Given information:
---

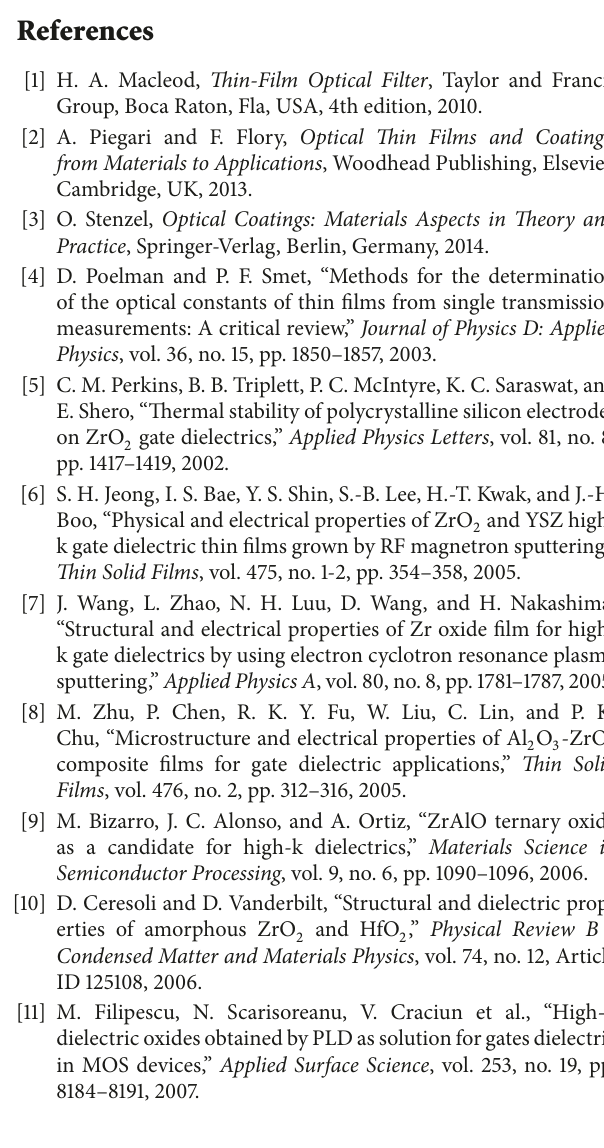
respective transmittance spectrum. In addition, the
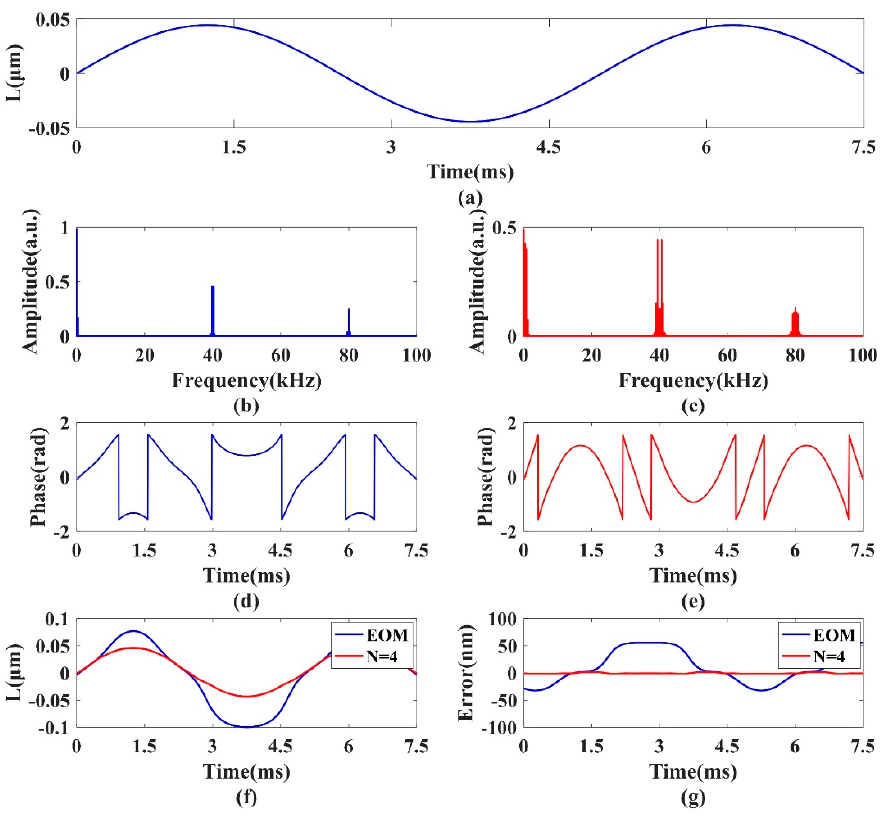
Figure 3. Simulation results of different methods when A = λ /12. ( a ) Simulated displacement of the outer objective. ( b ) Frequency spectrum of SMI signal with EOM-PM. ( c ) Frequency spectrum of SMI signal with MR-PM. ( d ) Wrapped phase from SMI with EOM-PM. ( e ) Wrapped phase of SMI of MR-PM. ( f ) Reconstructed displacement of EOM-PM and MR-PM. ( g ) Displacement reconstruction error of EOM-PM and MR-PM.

---

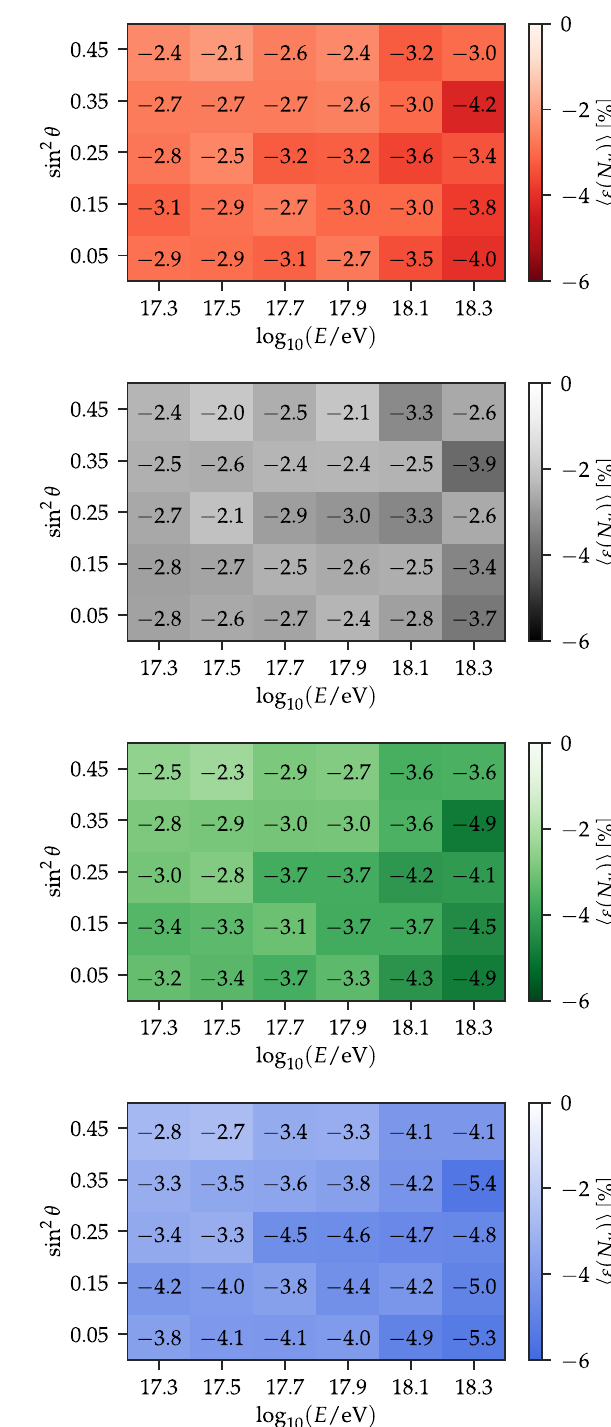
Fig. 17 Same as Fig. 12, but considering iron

---

Aim of the task:
What lines in the records above include the string "spectrum"? Copy each one.

Exercise answer:
respective transmittance spectrum. In addition, the
Figure 3. Simulation results of different methods when A = λ /12. ( a ) Simulated displacement of the outer objective. ( b ) Frequency spectrum of SMI signal with EOM-PM. ( c ) Frequency spectrum of SMI signal with MR-PM. ( d ) Wrapped phase from SMI with EOM-PM. ( e ) Wrapped phase of SMI of MR-PM. ( f ) Reconstructed displacement of EOM-PM and MR-PM. ( g ) Displacement reconstruction error of EOM-PM and MR-PM.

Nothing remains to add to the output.